While best known as the date of Julius Caesar’s assasination, the Ides once represented the first full moon of the year under the ancient Roman lunar calendar. One tradition of the time was to dress an old man in animal skins, then taunt and beat him until he left the city — symbolically casting out the old year.
The Ides were also the day of the month that debts needed to be paid. Hmn. How can we get Congress to revive these ancient traditions and apply them to our own government?
No matter. It’s already ominous enough that this year’s Ides of March precede the next Federal Reserve meeting. The Fed’s biggest client — the U.S. government — has borrowed so much money that it’ll be a cold day in Hades before they do anything but roll that debt over.
Here’s a more immediate question: Will Chairman Jerome Powell and his compatriots at the Fed dare to raise interest rates as expected? Increase the costs of borrowing money and shout “last call’ on Wall Street’s champagne and caviar fest?
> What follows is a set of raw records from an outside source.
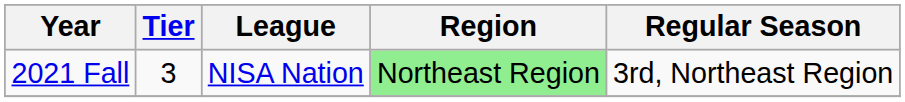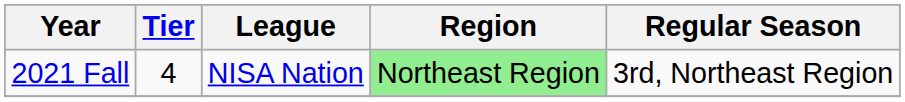2021 Fall | Tier: 3 -> 4
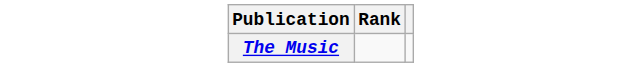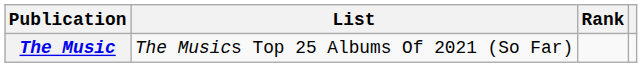+ column: List | The Musics Top 25 Albums Of 2021 (So Far)
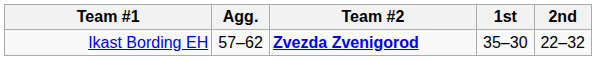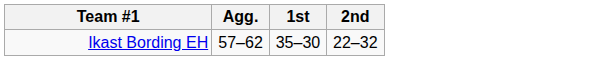- column: Team #2 | Zvezda Zvenigorod
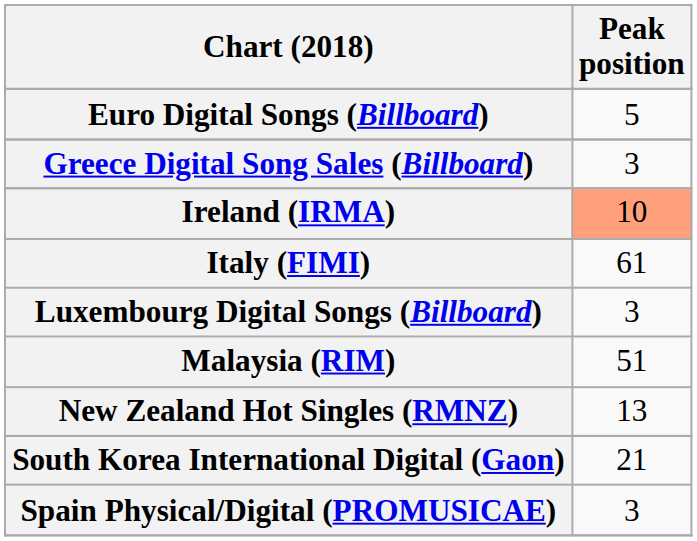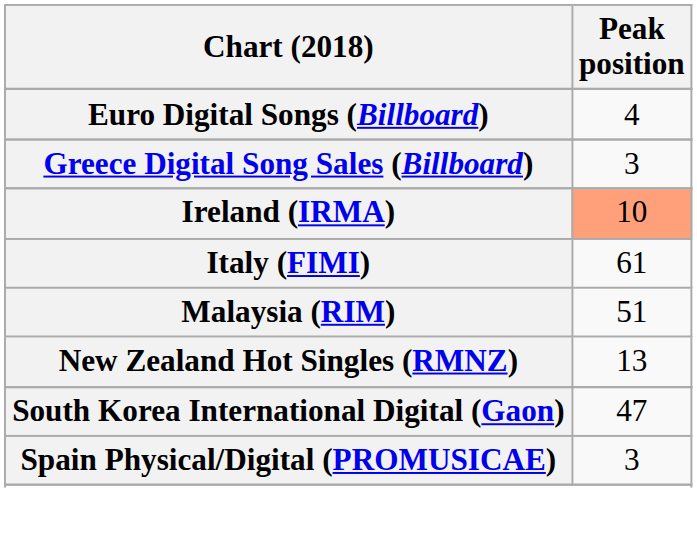Euro Digital Songs (Billboard) | Peak position: 5 -> 4
- row: Luxembourg Digital Songs (Billboard) | 3
South Korea International Digital (Gaon) | Peak position: 21 -> 47
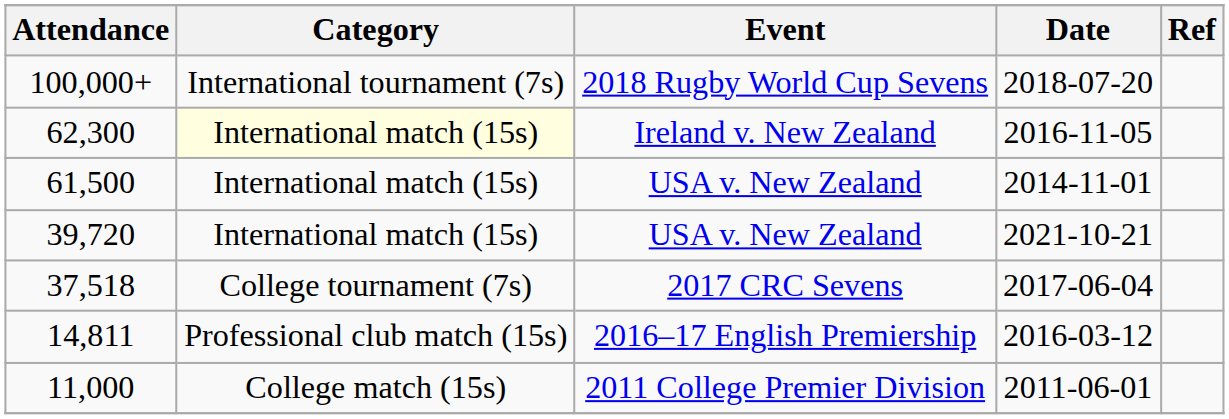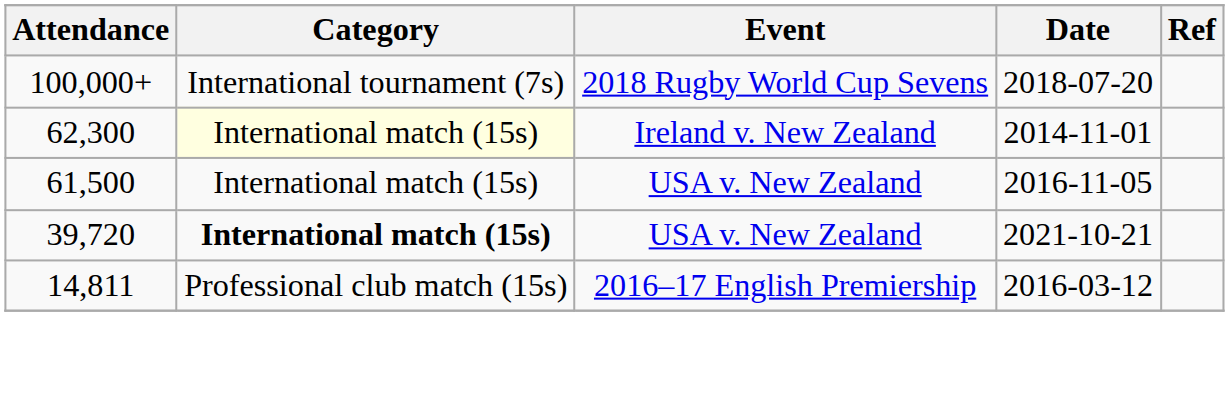62,300 | Date: 2016-11-05 -> 2014-11-01
61,500 | Date: 2014-11-01 -> 2016-11-05
39,720 | Category: normal -> bold
- row: 37,518 | College tournament (7s) | 2017 CRC Sevens | 2017-06-04
- row: 11,000 | College match (15s) | 2011 College Premier Division | 2011-06-01
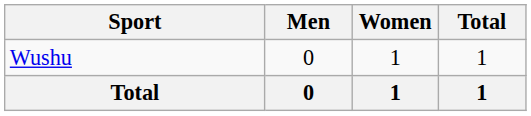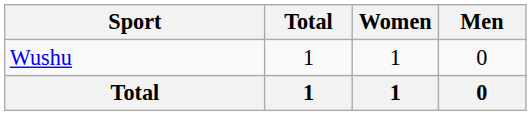columns swapped: Men <-> Total
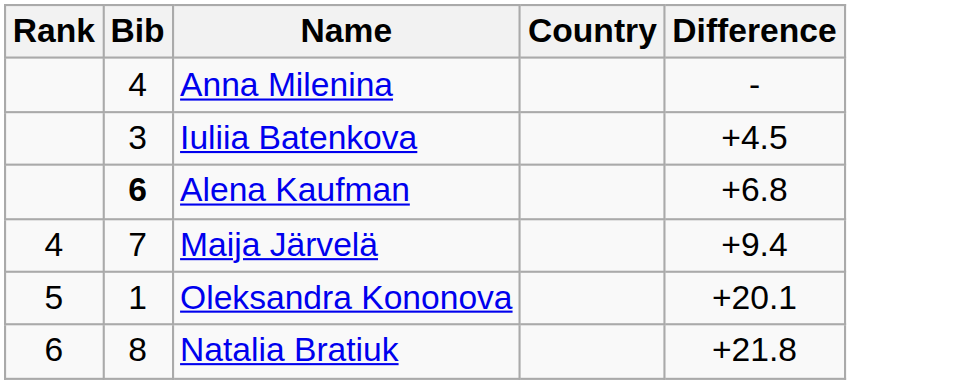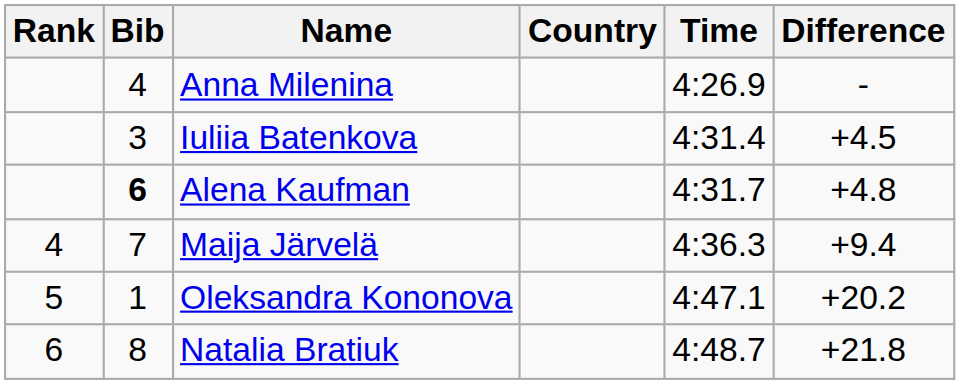+ column: Time | 4:26.9 | 4:31.4 | 4:31.7 | 4:36.3 | 4:47.1 | 4:48.7
Alena Kaufman | Difference: +6.8 -> +4.8
Oleksandra Kononova | Difference: +20.1 -> +20.2
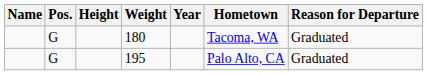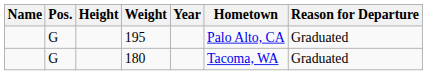rows swapped: 180 <-> 195
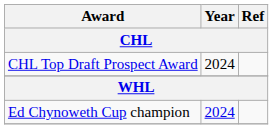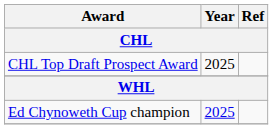CHL Top Draft Prospect Award | Year: 2024 -> 2025
Ed Chynoweth Cup champion | Year: 2024 -> 2025
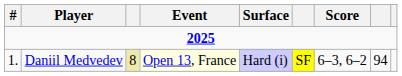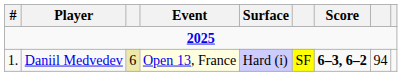Daniil Medvedev | column 3: 8 -> 6
Daniil Medvedev | Score: normal -> bold
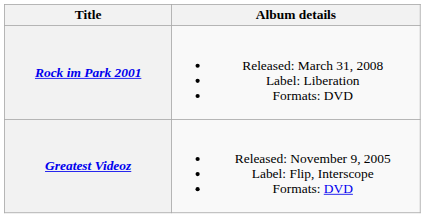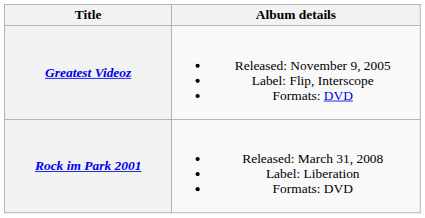rows swapped: Greatest Videoz <-> Rock im Park 2001
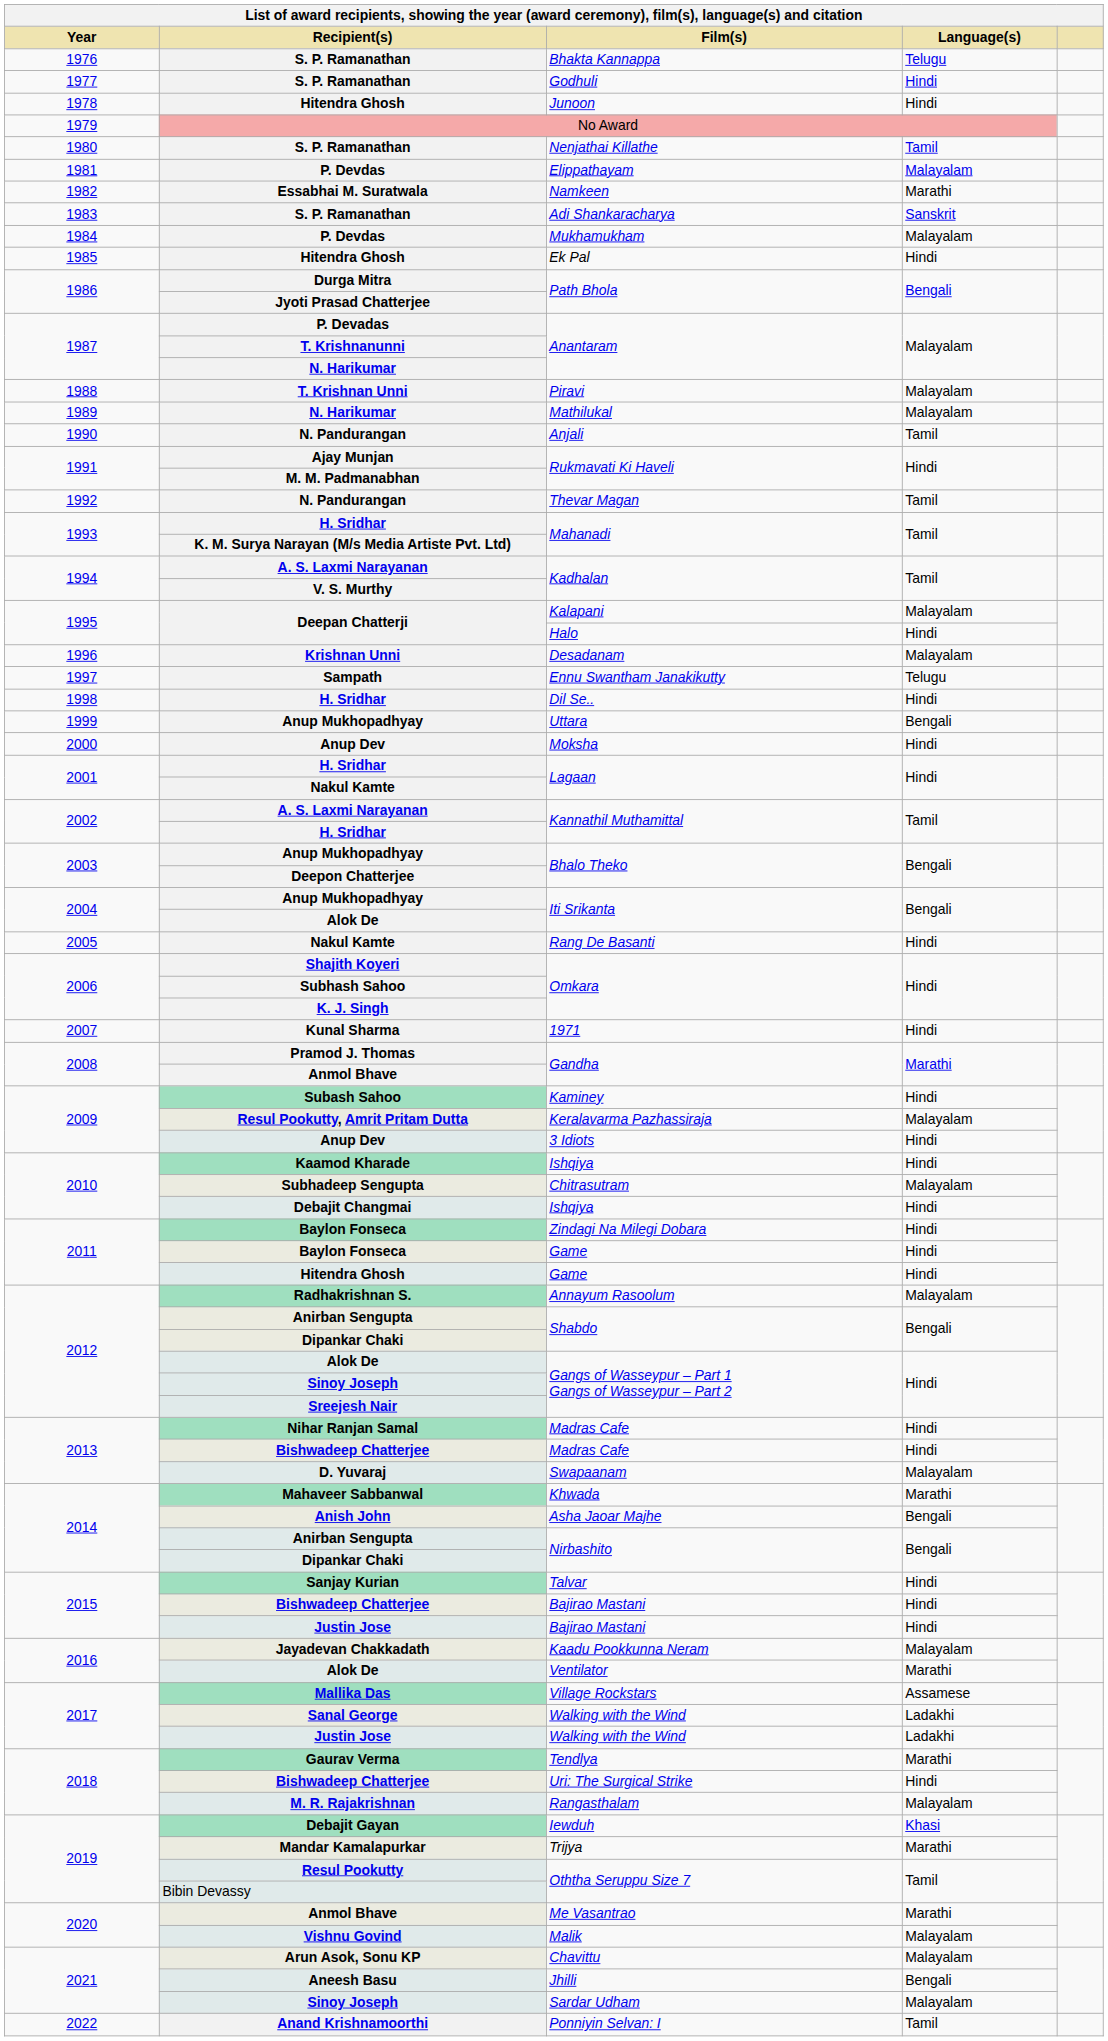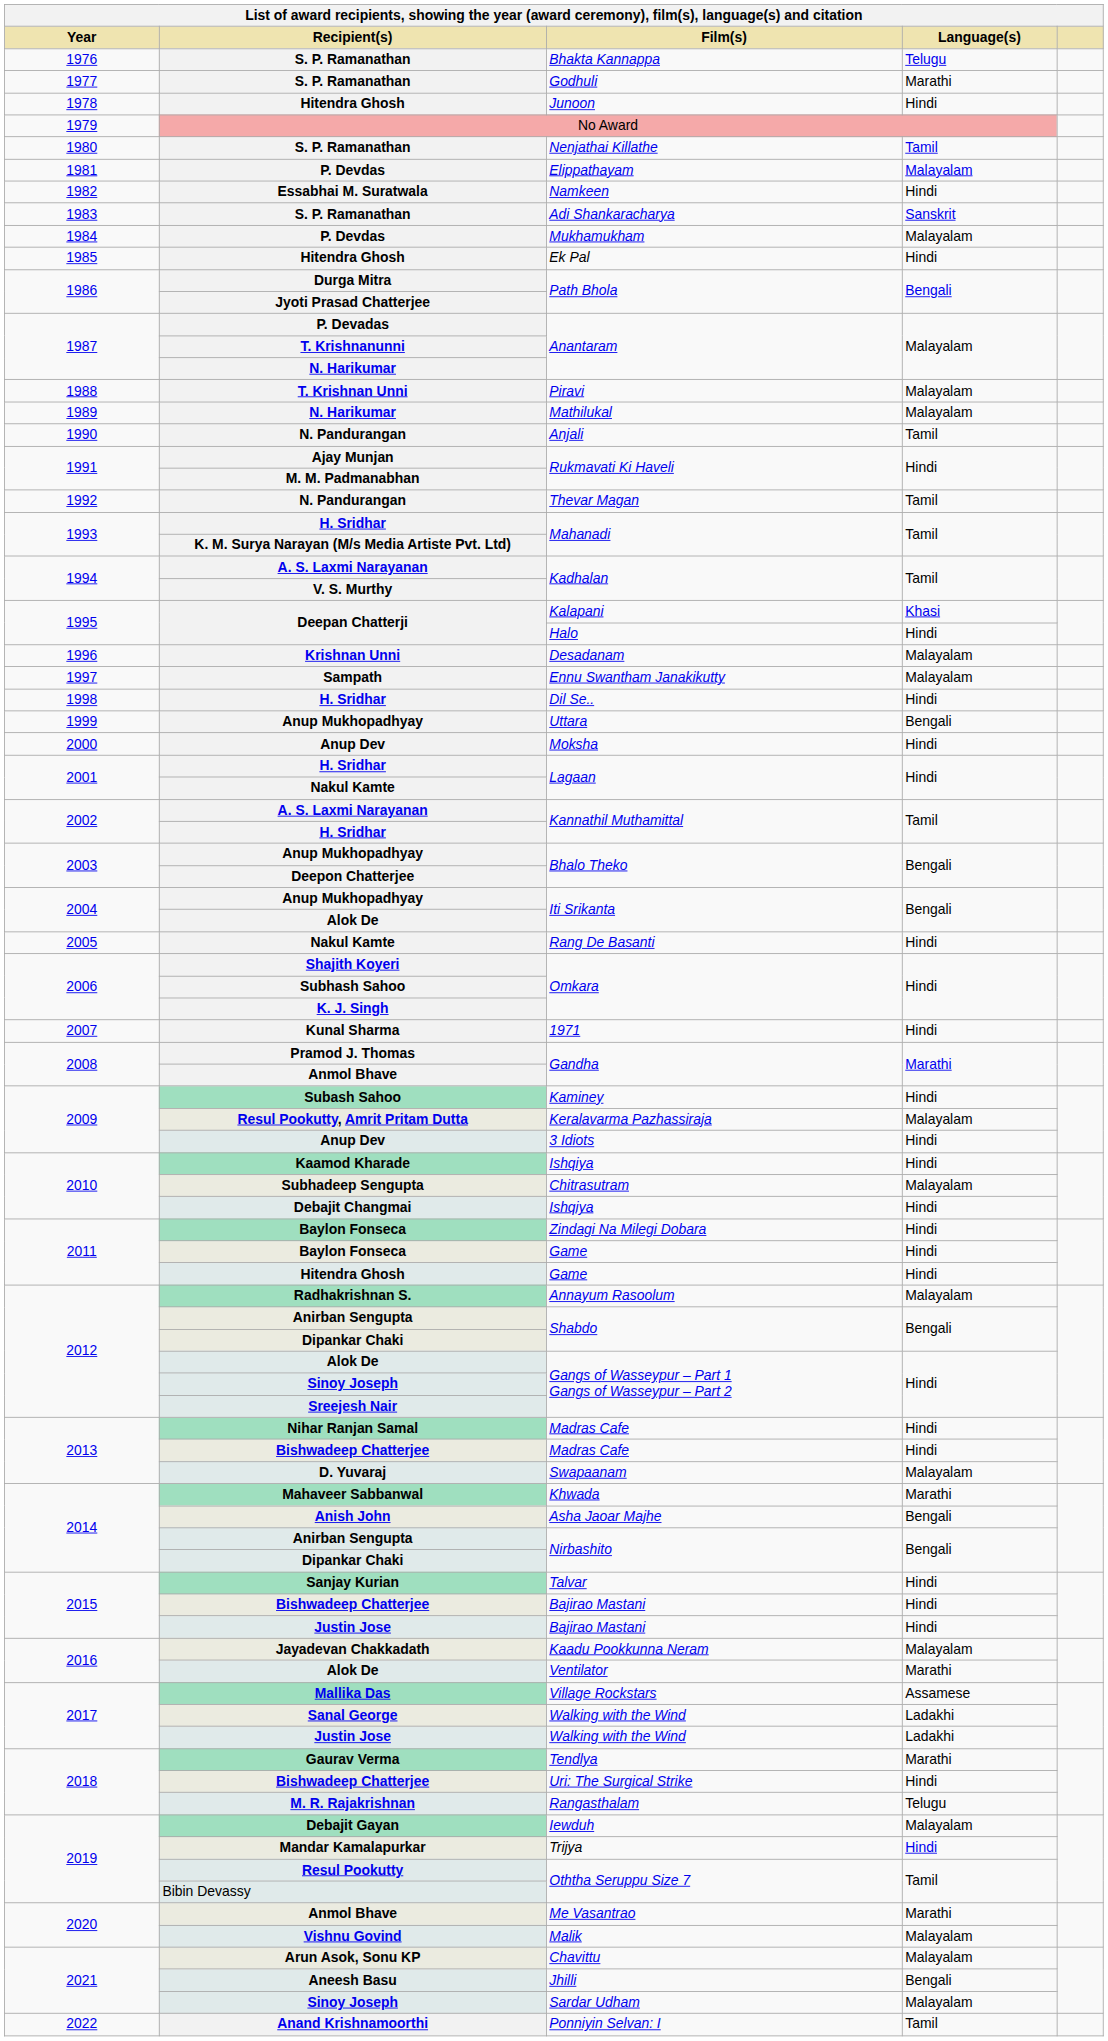Godhuli | Language(s): Hindi -> Marathi
Namkeen | Language(s): Marathi -> Hindi
Kalapani | Language(s): Malayalam -> Khasi
Ennu Swantham Janakikutty | Language(s): Telugu -> Malayalam
Rangasthalam | Language(s): Malayalam -> Telugu
Iewduh | Language(s): Khasi -> Malayalam
Trijya | Language(s): Marathi -> Hindi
What about the paycheck-to-paycheck middle class who are dependent on the equity in the over-leveraged house to plan for retirement? Will they have to the cajones to smack them down too?
The over/under is they’ll back down on hikes… and blame Russia. Heh.
For an idea of how bad things could get, look at Argentina — currently home to my friend and frequent Wiggin Session guest Joel Bowman.
During our latest conversation — which we’ve posted online today — Joel discusses the out-of-control inflation he’s experiencing first-hand. While at a restaurant he ordered a bottle of wine off a digital menu… only to be told it would be 50% more expensive than the list price because they’d just updated the menus.
He also shares stories about the “black market” currency exchanges, where the locals are willing to pay a premium for U.S. dollars. As much as 200% more..
“Interestingly,” he tells me, “they pay different rates for bills of different denominations.” You might be surprised to learn which bills are worth the most. While the transactions are technically illegal, the government “appoints policemen to stand out in front of them to let foreigners know that they’re safe.”
Can’t happen here in the U.S., right? Historically, that’s correct. But then, at the turn of the 20th century there was a popular adage: “Rich as an Argentine.” It lacks the same meaning after a hundred years of military juntas and mismanagement of the national scrip.
You can catch our full interview with Joel Bowman, right here.
In this Session, Joel and I also touch on the futility of trade sanctions… the potential demonization of cryptocurrencies… and the rise of weaponised money.
As a bonus, the always gregarious gentleman shares a few anecdotes, insights and ideas from his journeys around the world, including bearing witness to a convoy of armored vehicles in the autonomous zone in Trinestria, Ukraine, with his 3-year old daughter in tow.
Just click on the photo above to see the whole thing. It’s worth a listen.
Follow your bliss,
Founder, The Wiggin Sessions
P.S. “When sanctions were first announced,” reader David J. says, “and football clubs and sports stars were opining that all Russians should be persona non grata and the rest of the Western world were piling on Russia and on the Russian people in general.
“I asked myself: how do these actions and words differ from police racial profiling? I couldn’t come up with a cogent reply other than that the West is going bigger and grander by profiling on an international scale.”
“Perhaps Kanan or Addison can expound on my niggling little question to enlighten my ignorance.”
Speaking for myself, I have a similar niggler: when the DEA or FBI catch drug dealers and criminals, then repossess their “ill-begotten” gains, why do they get to add the booty to their operating budgets?
We’ll have to wait for Kanan’s response.